Apple just can't catch a break these days when it comes to issues surrounding its iPhones. We all know about the problems involving the iPhone 4, but complaints have also been flooding in from iPhone 3G owners.

What seemed like a kind gesture by Apple to provide iOS 4 to owners of the two-year-old iPhone 3G is turning into a bit of a mess for the boys from Cupertino. Owners who have upgraded to the latest version of iOS are witnessing massive performance slowdowns, reduced battery life, and overheating machines.

The complaints started appearing on Apple-oriented discussion forums soon after the update was released; here are just a couple of examples from Mac Rumors and the official Apple Discussions forum (38 pages long, 36 pages long).
----------------
From the text about iOS 4 on the iPhone 3G, list the problems that owners who upgraded are experiencing.

Page-level text extractions:
----------------
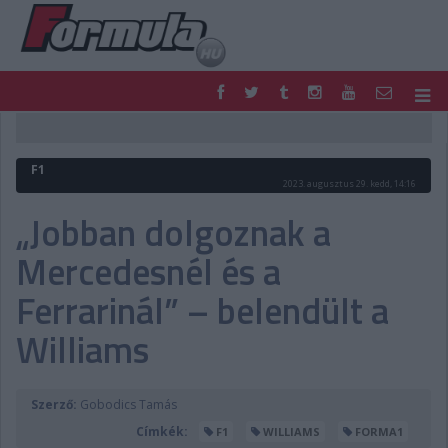
F1
PARC FERMÉ
FORMULA
MOTOR
F1
NEMZETKÖZI
HAZAI
2023. augusztus 29. kedd, 14:16
RETRO
EGYÉB
„Jobban dolgoznak a
PODCAST
SHOP
Mercedesnél és a
LIVE
TIPPJÁTÉK
DIGITÁLIS MAGAZIN
PONTÁLLÁSOK
Ferrarinál” – belendült a
VERSENYNAPTÁRAK
Williams
Szerző:
Gobodics Tamás
Címkék:
F1
WILLIAMS
FORMA1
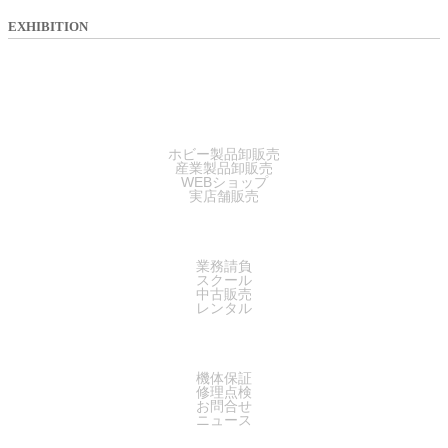
EXHIBITION
SALES
ホビー製品卸販売
産業製品卸販売
WEBショップ
実店舗販売
SERVICE
業務請負
スクール
中古販売
レンタル
SUPPORT
機体保証
修理点検
お問合せ
ニュース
----------------
Exercise answer
- Massive performance slowdowns
- Reduced battery life
- Overheating machines